START Material supplied

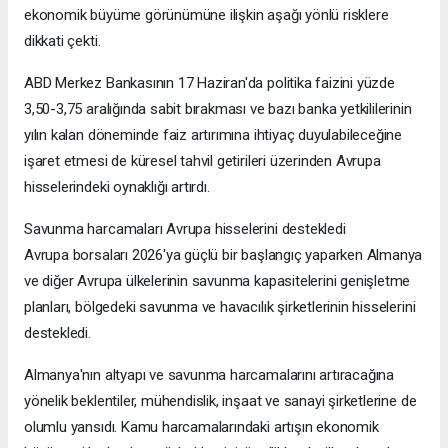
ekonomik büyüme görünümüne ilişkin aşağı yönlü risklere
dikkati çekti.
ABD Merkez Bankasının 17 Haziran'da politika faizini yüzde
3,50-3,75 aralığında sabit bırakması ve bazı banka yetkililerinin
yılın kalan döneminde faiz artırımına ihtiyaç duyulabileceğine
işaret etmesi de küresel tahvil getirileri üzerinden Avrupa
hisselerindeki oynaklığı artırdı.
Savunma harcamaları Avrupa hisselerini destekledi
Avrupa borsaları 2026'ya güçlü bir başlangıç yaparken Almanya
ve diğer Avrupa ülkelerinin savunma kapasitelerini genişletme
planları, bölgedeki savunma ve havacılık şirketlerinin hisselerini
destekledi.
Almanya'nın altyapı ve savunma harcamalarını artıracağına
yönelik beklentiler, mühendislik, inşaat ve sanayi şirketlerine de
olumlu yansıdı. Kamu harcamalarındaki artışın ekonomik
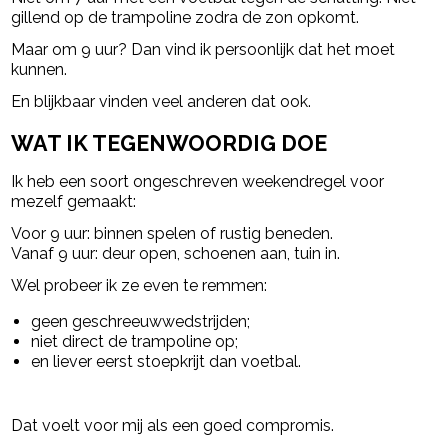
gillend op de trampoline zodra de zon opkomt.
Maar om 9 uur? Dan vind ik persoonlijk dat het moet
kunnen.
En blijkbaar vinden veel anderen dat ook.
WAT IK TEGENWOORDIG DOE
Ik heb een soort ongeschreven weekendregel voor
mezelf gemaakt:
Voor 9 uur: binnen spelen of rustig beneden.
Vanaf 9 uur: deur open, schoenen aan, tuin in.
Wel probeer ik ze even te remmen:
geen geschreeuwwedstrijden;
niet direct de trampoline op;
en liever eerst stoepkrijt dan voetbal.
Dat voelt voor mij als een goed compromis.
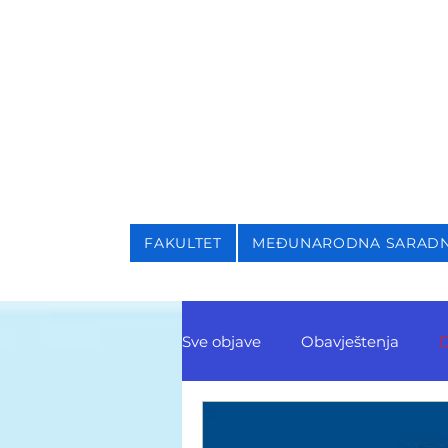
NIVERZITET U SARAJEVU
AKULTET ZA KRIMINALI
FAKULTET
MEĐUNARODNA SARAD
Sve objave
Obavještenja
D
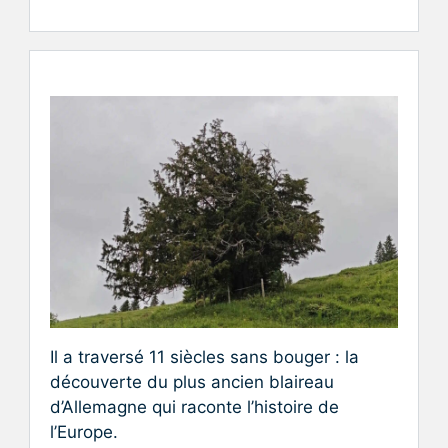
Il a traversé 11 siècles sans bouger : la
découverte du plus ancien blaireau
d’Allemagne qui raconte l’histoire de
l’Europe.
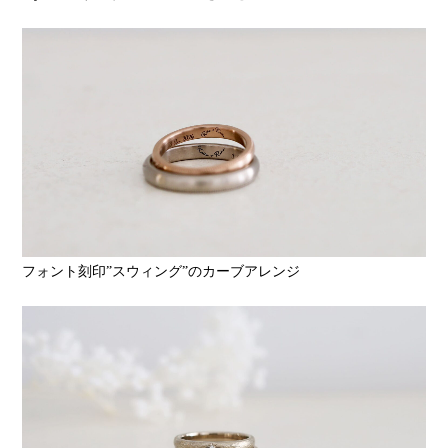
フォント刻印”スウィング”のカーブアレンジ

END Material supplied

What this task involves:
Each line of the material goes into your copy unchanged, but no picture does.

Reply to the exercise:
ekonomik büyüme görünümüne ilişkin aşağı yönlü risklere
dikkati çekti.
ABD Merkez Bankasının 17 Haziran'da politika faizini yüzde
3,50-3,75 aralığında sabit bırakması ve bazı banka yetkililerinin
yılın kalan döneminde faiz artırımına ihtiyaç duyulabileceğine
işaret etmesi de küresel tahvil getirileri üzerinden Avrupa
hisselerindeki oynaklığı artırdı.
Savunma harcamaları Avrupa hisselerini destekledi
Avrupa borsaları 2026'ya güçlü bir başlangıç yaparken Almanya
ve diğer Avrupa ülkelerinin savunma kapasitelerini genişletme
planları, bölgedeki savunma ve havacılık şirketlerinin hisselerini
destekledi.
Almanya'nın altyapı ve savunma harcamalarını artıracağına
yönelik beklentiler, mühendislik, inşaat ve sanayi şirketlerine de
olumlu yansıdı. Kamu harcamalarındaki artışın ekonomik
gillend op de trampoline zodra de zon opkomt.
Maar om 9 uur? Dan vind ik persoonlijk dat het moet
kunnen.
En blijkbaar vinden veel anderen dat ook.
WAT IK TEGENWOORDIG DOE
Ik heb een soort ongeschreven weekendregel voor
mezelf gemaakt:
Voor 9 uur: binnen spelen of rustig beneden.
Vanaf 9 uur: deur open, schoenen aan, tuin in.
Wel probeer ik ze even te remmen:
geen geschreeuwwedstrijden;
niet direct de trampoline op;
en liever eerst stoepkrijt dan voetbal.
Dat voelt voor mij als een goed compromis.
NIVERZITET U SARAJEVU
AKULTET ZA KRIMINALI
FAKULTET
MEĐUNARODNA SARAD
Sve objave
Obavještenja
D
Il a traversé 11 siècles sans bouger : la
découverte du plus ancien blaireau
d’Allemagne qui raconte l’histoire de
l’Europe.
フォント刻印”スウィング”のカーブアレンジ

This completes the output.